Pero aun así cada uno tiene su especificidad y puede requerir intervenciones diferentes. Aprender a dejar pasar pensamientos, por ejemplo, no es algo que pueda aprenderse por mera instrucción verbal, sino que suele requerir algún tipo de práctica experiencial, tal como ejercicios de mindfulness o de defusión para desarrollar la habilidad. Quizá esto se deba a que la conducta del oyente es mayormente no verbal: un estímulo verbal produce una cascada de respuestas oyentes de todo tipo, respondientes, operantes, y verbales. Defusión podría implicar reducir las respuestas verbales y las operantes problemáticas, usualmente reforzando la emisión de conductas no verbales que compitan con aquellas, como por ejemplo imaginar la forma de un pensamiento o apreciar su sonido (es decir, actividades no verbales). Dado que el moldeado de conductas operantes suelen requerir más que la mera instrucción verbal, sería de esperar que los procedimientos de defusión involucren experiencias prácticas y recursos metafóricos.
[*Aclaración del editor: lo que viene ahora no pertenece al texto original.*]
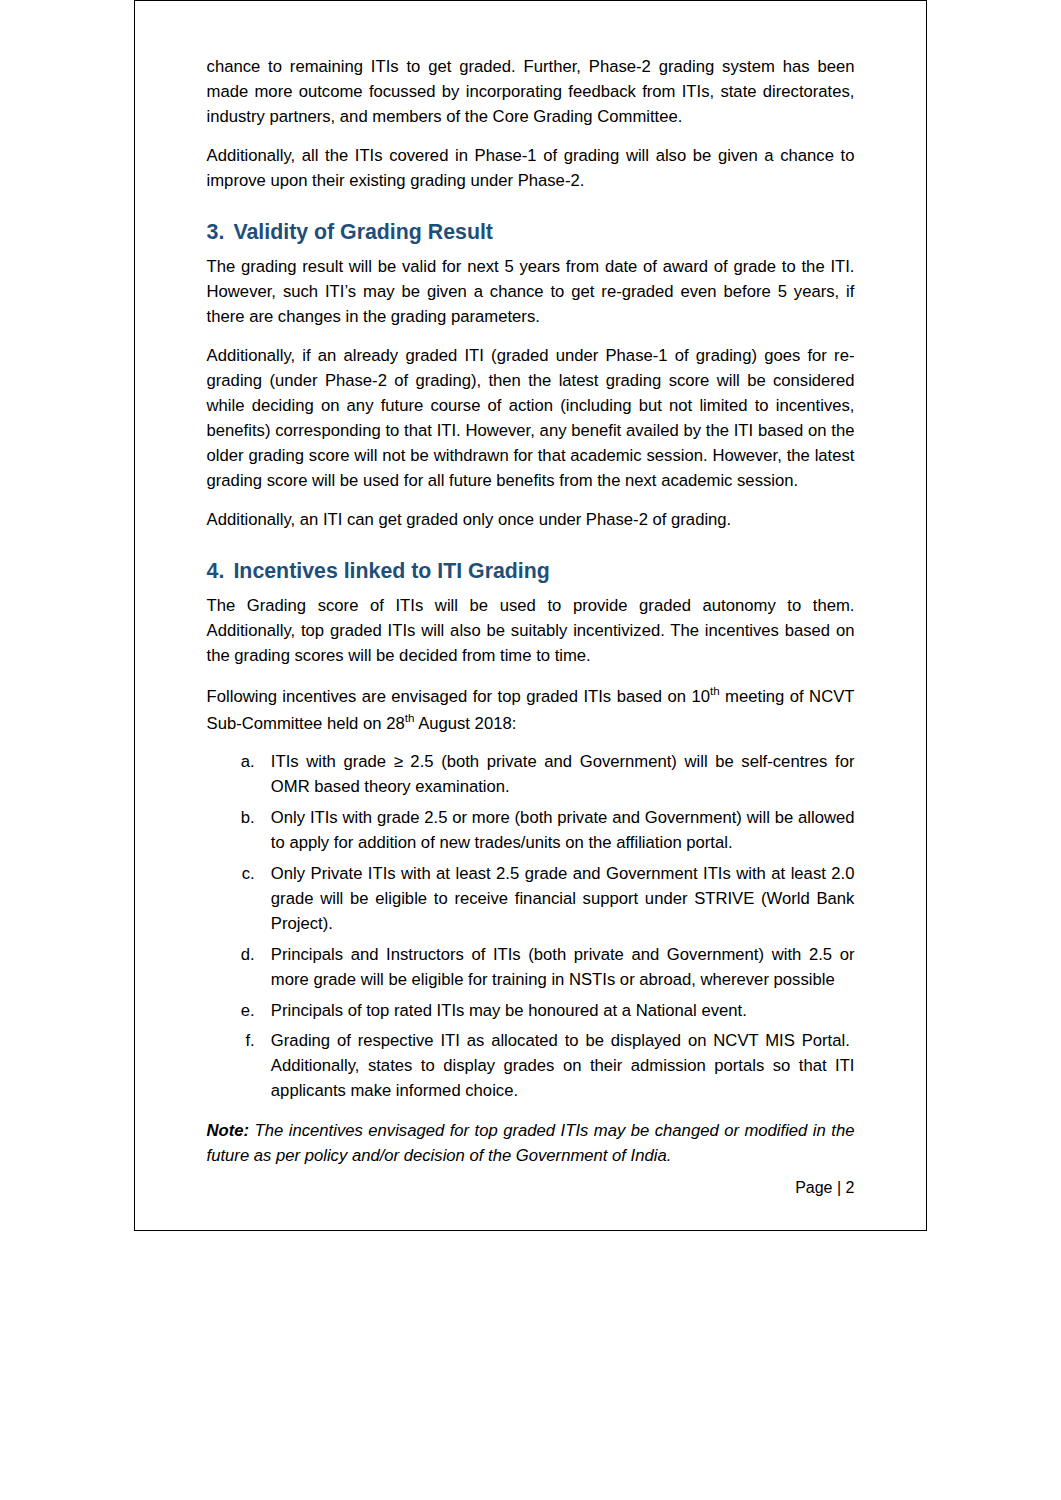chance to remaining ITIs to get graded. Further, Phase-2 grading system has been made more outcome focussed by incorporating feedback from ITIs, state directorates, industry partners, and members of the Core Grading Committee.
Additionally, all the ITIs covered in Phase-1 of grading will also be given a chance to improve upon their existing grading under Phase-2.
3. Validity of Grading Result
The grading result will be valid for next 5 years from date of award of grade to the ITI. However, such ITI’s may be given a chance to get re-graded even before 5 years, if there are changes in the grading parameters.
Additionally, if an already graded ITI (graded under Phase-1 of grading) goes for re-grading (under Phase-2 of grading), then the latest grading score will be considered while deciding on any future course of action (including but not limited to incentives, benefits) corresponding to that ITI. However, any benefit availed by the ITI based on the older grading score will not be withdrawn for that academic session. However, the latest grading score will be used for all future benefits from the next academic session.
Additionally, an ITI can get graded only once under Phase-2 of grading.
4. Incentives linked to ITI Grading
The Grading score of ITIs will be used to provide graded autonomy to them. Additionally, top graded ITIs will also be suitably incentivized. The incentives based on the grading scores will be decided from time to time.
Following incentives are envisaged for top graded ITIs based on 10th meeting of NCVT Sub-Committee held on 28th August 2018:
ITIs with grade ≥ 2.5 (both private and Government) will be self-centres for OMR based theory examination.
Only ITIs with grade 2.5 or more (both private and Government) will be allowed to apply for addition of new trades/units on the affiliation portal.
Only Private ITIs with at least 2.5 grade and Government ITIs with at least 2.0 grade will be eligible to receive financial support under STRIVE (World Bank Project).
Principals and Instructors of ITIs (both private and Government) with 2.5 or more grade will be eligible for training in NSTIs or abroad, wherever possible
Principals of top rated ITIs may be honoured at a National event.
Grading of respective ITI as allocated to be displayed on NCVT MIS Portal. Additionally, states to display grades on their admission portals so that ITI applicants make informed choice.
Note: The incentives envisaged for top graded ITIs may be changed or modified in the future as per policy and/or decision of the Government of India.
Page | 2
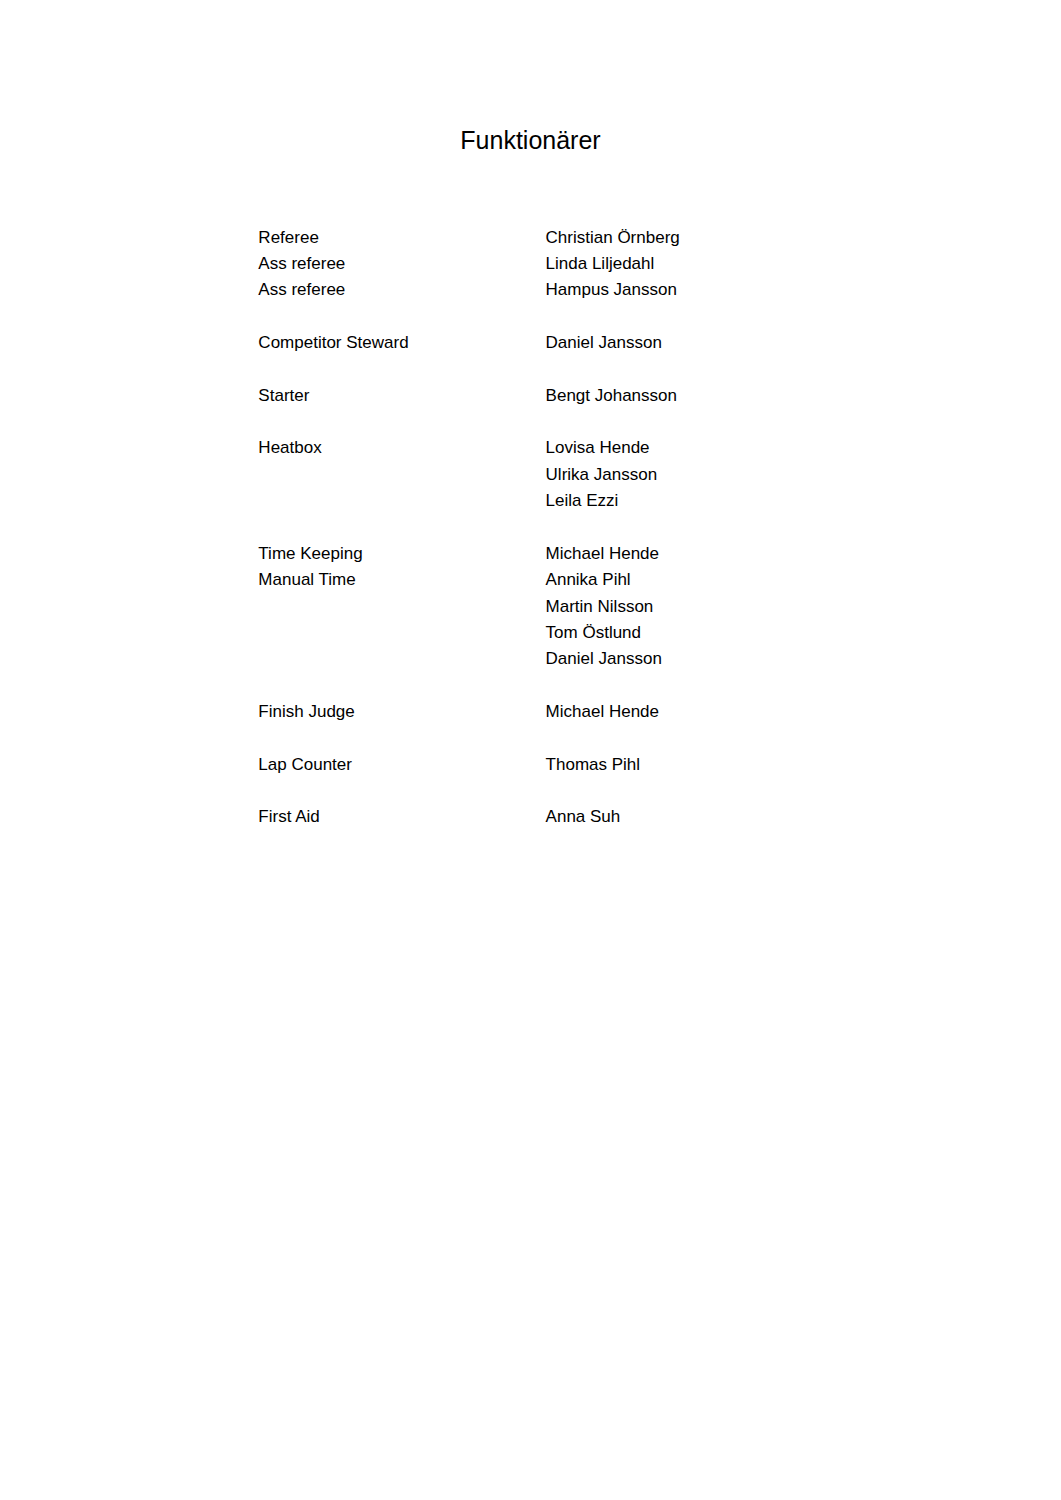Funktionärer
| Referee | Christian Örnberg |
| Ass referee | Linda Liljedahl |
| Ass referee | Hampus Jansson |
| Competitor Steward | Daniel Jansson |
| Starter | Bengt Johansson |
| Heatbox | Lovisa Hende |
| | Ulrika Jansson |
| | Leila Ezzi |
| Time Keeping | Michael Hende |
| Manual Time | Annika Pihl |
| | Martin Nilsson |
| | Tom Östlund |
| | Daniel Jansson |
| Finish Judge | Michael Hende |
| Lap Counter | Thomas Pihl |
| First Aid | Anna Suh |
Varios de los abordajes clínicos que se enfocan en la conducta verbal combinan indiscriminadamente intervenciones que afectan a ambos repertorios y quizá eso contribuya a oscurecer los resultados de las investigaciones sobre intervenciones clínicas. Por ejemplo, si bien el grueso de las intervenciones de terapia cognitiva están dirigidas al repertorio hablante (cuando invitan a reformular creencias más adaptativamente), las indicaciones preliminares de “tomar a los pensamientos como hipótesis” están más claramente dirigidas al repertorio oyente. De esta manera, al comparar reestructuración con defusión estaríamos comparando intervenciones que se superponen parcialmente. Y de hecho, en la mayoría de las investigaciones que han llevado a cabo comparaciones de ese tipo, las conclusiones en general han sido que defusión y reestructuración tienen efectos clínicos generales similares, pero al parecer actúan de maneras diferentes, algo compatible con la presente interpretación. De manera que distinguir el repertorio objetivo puede servir para una suerte de “análisis de componente” de las intervenciones.

De acuerdo con esto la psicoterapia, al menos en parte, se inscribe en la misma extensa tradición que otras disciplinas que han hecho foco en la mejora de nuestra conducta verbal, desarrollos culturales que han buscado refinar nuestro decir y nuestro escuchar. Un esfuerzo compartido por afilar el lenguaje.

Nos leemos la próxima.

Referencias

Skinner, B. F. (1945). The operational analysis of psychological terms. Psychological Review, 52(5), 270–277.

Skinner, B. F. (1957). Verbal Behavior. Prentice-Hall.

 

[1] Dado que el término en inglés es listener, (sustantivo de “escuchar”) y no hearer (de “oír) quizá sería más apropiado traducirlo como “escuchador”, pero el término es tan horrible que la estética me lo prohíbe.